WHAT THE EXERCISE ASKS> Count the lines in the material below that contain the string "qSketchRegion". Reply with that number alone.

[START SOURCE MATERIAL]

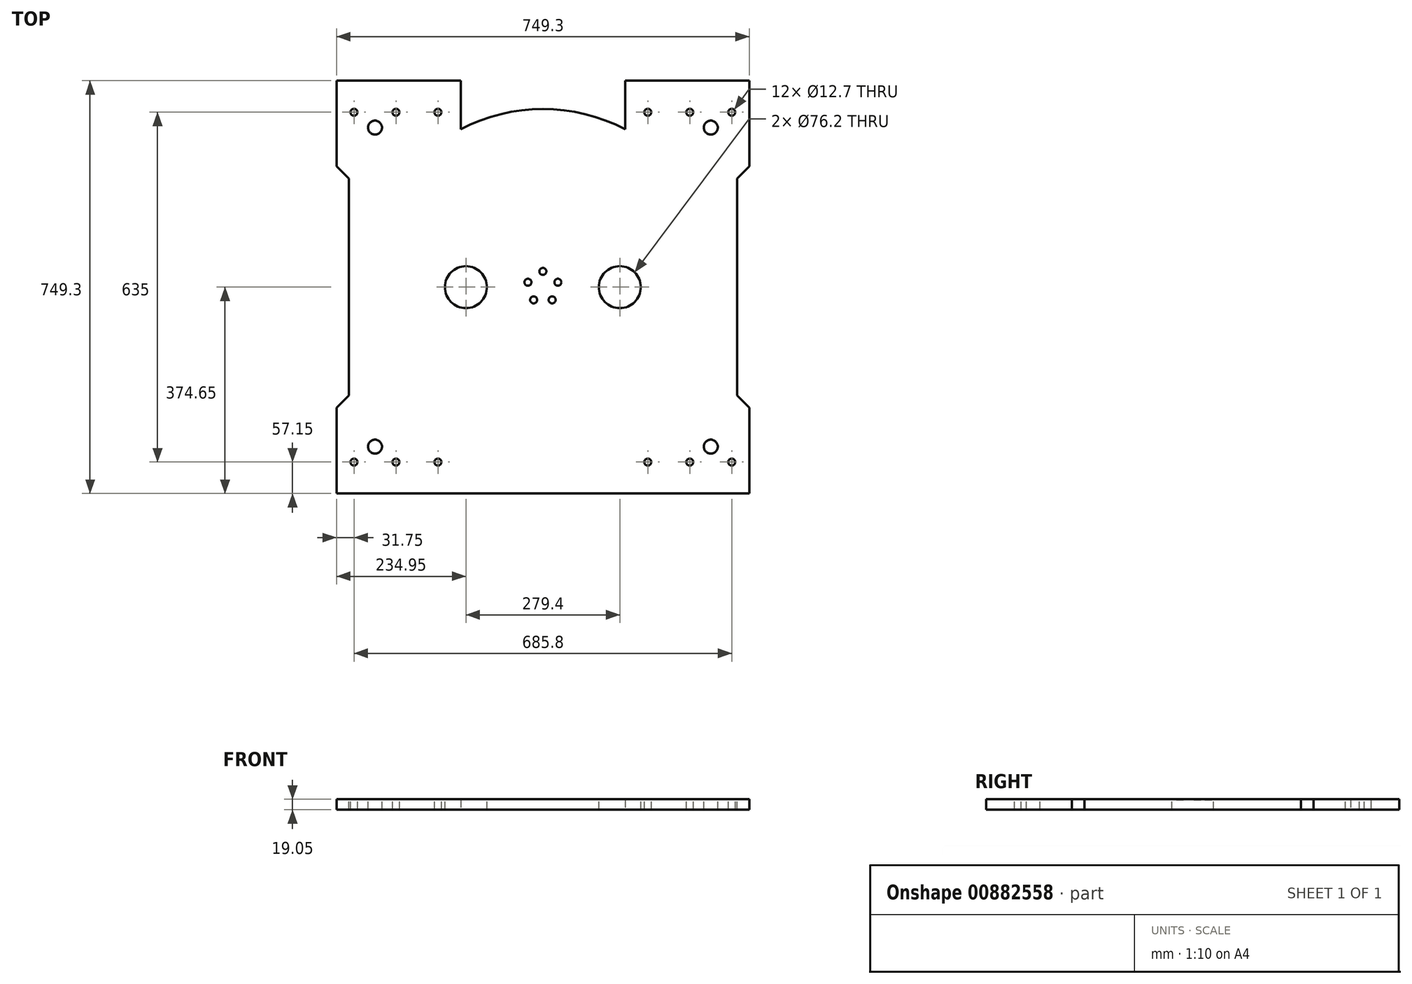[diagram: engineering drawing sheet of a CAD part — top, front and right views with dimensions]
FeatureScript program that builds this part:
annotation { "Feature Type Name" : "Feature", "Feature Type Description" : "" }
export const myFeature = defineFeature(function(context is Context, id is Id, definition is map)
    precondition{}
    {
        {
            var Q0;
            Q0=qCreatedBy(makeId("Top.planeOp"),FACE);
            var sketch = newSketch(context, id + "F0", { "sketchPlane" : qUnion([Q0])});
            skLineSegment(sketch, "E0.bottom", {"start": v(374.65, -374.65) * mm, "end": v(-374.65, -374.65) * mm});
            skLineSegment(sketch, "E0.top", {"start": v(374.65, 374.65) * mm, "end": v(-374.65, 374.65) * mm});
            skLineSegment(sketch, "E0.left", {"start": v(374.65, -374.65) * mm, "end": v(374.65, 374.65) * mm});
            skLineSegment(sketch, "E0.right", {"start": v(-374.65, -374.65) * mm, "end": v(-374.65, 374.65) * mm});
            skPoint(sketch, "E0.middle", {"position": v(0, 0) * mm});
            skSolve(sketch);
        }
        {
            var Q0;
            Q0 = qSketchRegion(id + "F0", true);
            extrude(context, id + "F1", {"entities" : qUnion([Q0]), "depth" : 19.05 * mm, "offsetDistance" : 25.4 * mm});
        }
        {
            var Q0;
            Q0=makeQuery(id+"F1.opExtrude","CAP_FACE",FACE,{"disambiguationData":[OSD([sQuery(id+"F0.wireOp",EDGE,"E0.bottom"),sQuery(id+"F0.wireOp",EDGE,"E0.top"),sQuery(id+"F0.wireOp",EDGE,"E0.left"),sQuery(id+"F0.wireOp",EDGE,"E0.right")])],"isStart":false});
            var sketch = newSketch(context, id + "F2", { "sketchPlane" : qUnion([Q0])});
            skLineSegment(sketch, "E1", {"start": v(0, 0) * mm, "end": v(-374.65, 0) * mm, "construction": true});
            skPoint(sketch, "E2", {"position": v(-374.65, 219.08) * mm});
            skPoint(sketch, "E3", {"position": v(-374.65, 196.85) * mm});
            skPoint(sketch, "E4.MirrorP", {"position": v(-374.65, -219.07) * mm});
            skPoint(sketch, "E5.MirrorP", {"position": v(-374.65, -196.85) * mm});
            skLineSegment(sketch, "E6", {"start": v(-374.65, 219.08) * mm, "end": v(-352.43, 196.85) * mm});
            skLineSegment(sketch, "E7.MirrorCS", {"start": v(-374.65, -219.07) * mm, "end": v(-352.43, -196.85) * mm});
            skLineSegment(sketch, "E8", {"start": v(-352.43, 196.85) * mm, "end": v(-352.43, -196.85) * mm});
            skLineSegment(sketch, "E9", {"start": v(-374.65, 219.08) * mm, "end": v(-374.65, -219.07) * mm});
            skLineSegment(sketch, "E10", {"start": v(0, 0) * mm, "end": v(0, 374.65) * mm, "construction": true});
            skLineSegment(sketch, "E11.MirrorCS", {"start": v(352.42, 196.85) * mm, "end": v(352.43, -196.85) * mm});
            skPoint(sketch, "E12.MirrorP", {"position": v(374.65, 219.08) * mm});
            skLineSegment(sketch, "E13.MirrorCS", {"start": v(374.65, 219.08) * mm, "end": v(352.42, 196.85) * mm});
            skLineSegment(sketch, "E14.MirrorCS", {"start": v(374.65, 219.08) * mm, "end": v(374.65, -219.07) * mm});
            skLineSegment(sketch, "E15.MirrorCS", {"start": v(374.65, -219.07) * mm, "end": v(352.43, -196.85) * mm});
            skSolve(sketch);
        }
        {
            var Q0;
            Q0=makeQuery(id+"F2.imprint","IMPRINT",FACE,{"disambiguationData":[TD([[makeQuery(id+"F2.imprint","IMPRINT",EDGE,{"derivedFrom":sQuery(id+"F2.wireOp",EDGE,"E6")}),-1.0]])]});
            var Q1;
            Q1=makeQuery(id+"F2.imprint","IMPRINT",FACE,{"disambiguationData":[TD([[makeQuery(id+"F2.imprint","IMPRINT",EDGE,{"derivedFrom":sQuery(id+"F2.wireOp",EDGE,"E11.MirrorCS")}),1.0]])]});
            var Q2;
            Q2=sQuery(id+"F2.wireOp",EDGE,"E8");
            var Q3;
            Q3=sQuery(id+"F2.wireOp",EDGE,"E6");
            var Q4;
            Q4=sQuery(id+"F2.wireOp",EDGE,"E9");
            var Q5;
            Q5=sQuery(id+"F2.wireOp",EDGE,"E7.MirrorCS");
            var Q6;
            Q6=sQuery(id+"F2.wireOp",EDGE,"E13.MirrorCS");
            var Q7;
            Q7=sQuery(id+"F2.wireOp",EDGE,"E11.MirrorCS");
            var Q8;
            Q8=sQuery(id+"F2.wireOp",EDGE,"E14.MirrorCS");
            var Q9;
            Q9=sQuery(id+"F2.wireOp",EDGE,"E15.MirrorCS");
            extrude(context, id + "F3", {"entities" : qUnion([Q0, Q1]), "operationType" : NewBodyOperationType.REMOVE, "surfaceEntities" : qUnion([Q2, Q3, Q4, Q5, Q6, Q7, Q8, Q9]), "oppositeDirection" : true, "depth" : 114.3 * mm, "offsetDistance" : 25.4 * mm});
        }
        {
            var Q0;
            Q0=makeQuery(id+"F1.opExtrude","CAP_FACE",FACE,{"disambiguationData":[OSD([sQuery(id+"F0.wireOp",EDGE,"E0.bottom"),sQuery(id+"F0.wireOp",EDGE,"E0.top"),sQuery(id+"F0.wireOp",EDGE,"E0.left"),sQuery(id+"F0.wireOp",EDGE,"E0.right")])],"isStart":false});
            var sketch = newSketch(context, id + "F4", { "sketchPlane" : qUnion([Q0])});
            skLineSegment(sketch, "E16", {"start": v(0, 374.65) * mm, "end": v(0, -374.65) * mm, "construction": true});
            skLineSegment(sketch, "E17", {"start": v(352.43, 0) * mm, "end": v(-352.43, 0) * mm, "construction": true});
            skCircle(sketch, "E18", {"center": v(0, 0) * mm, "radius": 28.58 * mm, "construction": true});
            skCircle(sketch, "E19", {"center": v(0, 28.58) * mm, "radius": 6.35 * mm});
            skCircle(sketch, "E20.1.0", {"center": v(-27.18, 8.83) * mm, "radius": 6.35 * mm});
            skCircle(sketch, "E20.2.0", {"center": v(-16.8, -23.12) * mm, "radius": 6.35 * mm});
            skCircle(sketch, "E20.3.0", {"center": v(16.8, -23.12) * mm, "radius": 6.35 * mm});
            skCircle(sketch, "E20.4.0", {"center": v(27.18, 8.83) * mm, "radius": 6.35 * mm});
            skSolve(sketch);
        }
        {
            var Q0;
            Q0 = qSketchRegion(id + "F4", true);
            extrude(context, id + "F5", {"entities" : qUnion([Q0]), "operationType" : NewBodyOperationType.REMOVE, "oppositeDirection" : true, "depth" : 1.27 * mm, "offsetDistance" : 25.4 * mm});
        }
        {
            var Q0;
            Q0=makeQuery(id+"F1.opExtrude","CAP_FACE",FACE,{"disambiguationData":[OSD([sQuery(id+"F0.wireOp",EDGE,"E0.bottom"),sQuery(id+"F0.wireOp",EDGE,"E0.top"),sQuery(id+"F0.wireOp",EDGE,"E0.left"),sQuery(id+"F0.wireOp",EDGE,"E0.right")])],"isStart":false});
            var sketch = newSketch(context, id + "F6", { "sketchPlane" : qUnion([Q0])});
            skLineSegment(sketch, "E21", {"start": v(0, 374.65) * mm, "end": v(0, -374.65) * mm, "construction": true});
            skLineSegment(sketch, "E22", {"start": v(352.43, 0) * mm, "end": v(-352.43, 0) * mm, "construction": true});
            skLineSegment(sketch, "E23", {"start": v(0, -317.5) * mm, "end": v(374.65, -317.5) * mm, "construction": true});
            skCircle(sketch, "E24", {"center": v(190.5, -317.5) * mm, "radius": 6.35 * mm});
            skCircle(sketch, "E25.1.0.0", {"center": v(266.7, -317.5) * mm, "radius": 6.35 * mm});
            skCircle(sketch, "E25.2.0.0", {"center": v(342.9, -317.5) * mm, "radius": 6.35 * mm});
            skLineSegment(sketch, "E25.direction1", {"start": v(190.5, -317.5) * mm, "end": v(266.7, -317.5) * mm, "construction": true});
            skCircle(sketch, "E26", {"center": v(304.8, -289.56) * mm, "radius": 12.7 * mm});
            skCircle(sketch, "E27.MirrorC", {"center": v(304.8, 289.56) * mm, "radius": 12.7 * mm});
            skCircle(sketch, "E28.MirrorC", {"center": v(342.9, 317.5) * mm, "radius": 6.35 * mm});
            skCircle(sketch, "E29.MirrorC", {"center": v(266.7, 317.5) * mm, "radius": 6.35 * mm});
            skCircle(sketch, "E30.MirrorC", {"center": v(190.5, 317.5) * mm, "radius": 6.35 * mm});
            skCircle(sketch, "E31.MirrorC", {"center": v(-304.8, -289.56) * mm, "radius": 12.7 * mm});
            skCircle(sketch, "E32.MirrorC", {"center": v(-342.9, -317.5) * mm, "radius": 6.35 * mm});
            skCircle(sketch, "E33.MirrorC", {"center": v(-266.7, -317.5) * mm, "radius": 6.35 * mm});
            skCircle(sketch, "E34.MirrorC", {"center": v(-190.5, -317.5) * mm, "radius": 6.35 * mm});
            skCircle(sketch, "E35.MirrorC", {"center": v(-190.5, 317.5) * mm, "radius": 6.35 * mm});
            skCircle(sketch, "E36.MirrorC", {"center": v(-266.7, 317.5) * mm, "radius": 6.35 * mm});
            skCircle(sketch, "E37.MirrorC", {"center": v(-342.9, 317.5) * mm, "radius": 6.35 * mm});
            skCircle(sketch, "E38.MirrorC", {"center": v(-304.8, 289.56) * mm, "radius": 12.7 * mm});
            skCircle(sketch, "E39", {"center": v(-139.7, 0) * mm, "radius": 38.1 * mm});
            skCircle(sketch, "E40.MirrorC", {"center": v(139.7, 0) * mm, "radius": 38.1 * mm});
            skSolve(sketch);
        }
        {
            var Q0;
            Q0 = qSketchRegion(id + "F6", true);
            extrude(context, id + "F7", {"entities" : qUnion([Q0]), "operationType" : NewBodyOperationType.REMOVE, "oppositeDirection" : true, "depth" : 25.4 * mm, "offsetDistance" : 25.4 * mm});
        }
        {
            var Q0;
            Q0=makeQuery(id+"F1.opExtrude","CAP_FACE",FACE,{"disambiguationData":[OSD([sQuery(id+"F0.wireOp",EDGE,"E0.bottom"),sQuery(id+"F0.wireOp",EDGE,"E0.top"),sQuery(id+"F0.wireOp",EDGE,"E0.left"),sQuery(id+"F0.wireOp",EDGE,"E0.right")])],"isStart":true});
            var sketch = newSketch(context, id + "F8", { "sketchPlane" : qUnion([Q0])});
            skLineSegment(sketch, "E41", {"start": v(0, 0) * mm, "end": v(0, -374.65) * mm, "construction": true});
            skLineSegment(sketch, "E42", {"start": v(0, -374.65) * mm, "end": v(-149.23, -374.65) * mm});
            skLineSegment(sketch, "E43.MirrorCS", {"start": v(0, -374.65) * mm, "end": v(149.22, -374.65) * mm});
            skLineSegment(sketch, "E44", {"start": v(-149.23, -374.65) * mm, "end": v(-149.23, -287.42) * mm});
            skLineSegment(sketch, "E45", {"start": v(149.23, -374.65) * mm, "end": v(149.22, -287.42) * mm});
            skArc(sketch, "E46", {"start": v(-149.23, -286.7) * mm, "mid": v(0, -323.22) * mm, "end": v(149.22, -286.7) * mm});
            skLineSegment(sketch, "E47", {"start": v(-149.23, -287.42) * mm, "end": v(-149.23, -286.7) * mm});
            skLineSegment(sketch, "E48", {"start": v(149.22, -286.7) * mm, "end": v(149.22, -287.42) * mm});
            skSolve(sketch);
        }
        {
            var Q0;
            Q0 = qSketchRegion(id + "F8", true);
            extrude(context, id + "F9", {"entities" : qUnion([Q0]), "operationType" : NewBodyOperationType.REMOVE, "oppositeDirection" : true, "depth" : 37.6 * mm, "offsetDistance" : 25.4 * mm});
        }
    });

[END SOURCE MATERIAL]
[START SOURCE MATERIAL]

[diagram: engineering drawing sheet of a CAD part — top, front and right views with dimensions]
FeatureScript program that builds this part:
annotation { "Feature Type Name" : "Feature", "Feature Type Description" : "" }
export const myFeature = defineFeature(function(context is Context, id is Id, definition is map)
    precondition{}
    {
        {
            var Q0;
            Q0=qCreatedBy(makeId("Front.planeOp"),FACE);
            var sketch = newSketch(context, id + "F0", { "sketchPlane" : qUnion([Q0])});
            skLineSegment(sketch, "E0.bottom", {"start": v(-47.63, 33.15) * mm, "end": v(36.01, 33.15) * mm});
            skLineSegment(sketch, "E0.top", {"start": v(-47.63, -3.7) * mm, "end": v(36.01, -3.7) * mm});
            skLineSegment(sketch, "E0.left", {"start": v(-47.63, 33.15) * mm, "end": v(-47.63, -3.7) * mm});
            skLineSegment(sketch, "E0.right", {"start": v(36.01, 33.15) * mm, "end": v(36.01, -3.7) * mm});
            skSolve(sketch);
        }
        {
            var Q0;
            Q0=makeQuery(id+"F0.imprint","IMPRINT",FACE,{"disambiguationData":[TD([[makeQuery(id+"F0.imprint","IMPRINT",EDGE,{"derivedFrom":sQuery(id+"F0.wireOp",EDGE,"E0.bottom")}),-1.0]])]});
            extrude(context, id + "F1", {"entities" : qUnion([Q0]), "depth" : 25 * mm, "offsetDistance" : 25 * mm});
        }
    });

[END SOURCE MATERIAL]
[START SOURCE MATERIAL]

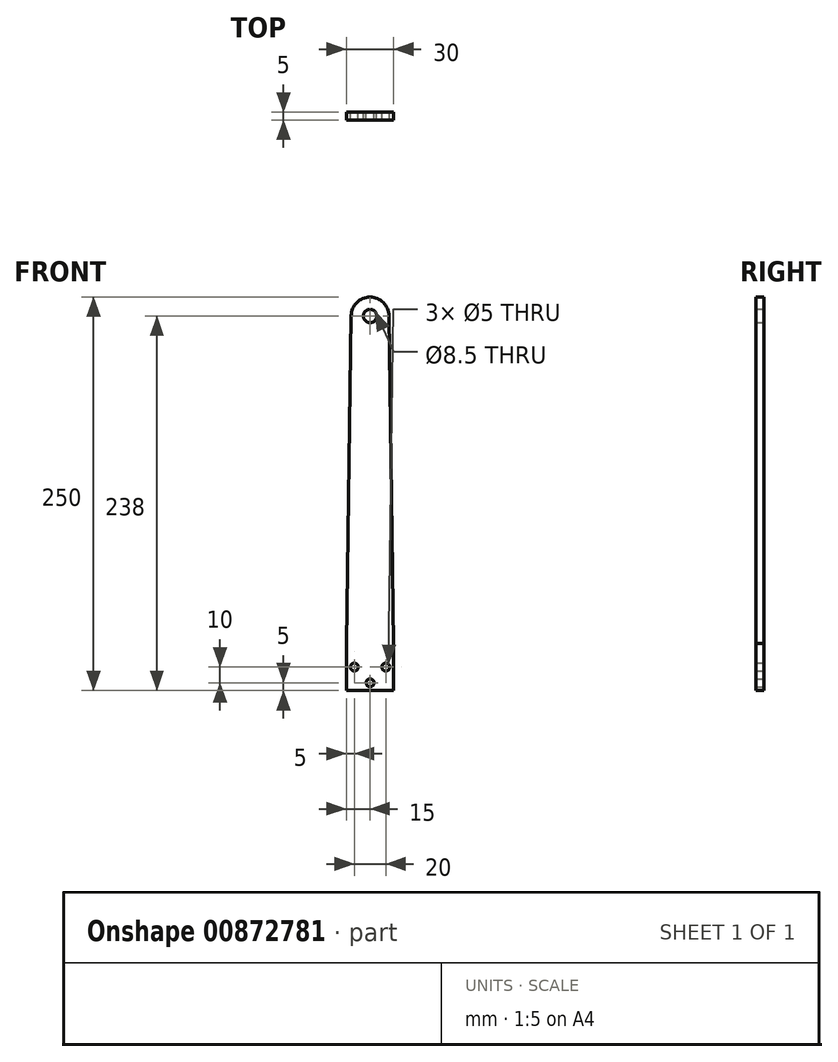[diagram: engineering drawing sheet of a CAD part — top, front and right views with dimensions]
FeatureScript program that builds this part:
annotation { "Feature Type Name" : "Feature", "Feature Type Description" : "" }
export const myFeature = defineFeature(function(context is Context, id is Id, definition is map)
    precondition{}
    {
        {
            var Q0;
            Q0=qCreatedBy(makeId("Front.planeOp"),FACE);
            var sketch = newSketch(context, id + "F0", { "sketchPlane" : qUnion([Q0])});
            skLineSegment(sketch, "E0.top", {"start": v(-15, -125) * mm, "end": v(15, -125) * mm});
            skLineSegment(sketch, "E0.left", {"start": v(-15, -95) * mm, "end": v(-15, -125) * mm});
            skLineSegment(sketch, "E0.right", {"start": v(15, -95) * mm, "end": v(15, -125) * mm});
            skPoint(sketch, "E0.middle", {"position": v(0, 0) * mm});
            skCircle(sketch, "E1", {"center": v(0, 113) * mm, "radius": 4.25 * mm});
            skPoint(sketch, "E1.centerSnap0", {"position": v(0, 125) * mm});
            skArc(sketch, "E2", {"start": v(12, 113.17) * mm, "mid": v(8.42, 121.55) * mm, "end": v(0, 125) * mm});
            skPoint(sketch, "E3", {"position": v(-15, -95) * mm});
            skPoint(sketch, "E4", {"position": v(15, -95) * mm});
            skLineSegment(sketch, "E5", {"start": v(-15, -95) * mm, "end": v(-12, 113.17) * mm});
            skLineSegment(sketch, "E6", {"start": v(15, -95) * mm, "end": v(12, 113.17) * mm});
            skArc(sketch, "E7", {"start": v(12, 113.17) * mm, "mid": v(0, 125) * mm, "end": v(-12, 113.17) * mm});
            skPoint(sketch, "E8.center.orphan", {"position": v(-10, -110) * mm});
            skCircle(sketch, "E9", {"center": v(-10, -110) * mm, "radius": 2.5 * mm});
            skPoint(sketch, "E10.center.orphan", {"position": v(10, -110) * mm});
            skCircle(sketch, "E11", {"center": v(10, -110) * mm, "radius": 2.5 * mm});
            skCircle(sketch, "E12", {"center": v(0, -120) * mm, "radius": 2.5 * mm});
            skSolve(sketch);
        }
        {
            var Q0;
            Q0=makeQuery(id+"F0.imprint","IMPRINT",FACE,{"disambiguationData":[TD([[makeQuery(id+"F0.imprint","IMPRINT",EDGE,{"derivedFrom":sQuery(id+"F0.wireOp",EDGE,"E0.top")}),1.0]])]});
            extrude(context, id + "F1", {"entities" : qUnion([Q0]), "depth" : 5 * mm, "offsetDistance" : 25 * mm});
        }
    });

[END SOURCE MATERIAL]

FULL OUTPUT> 4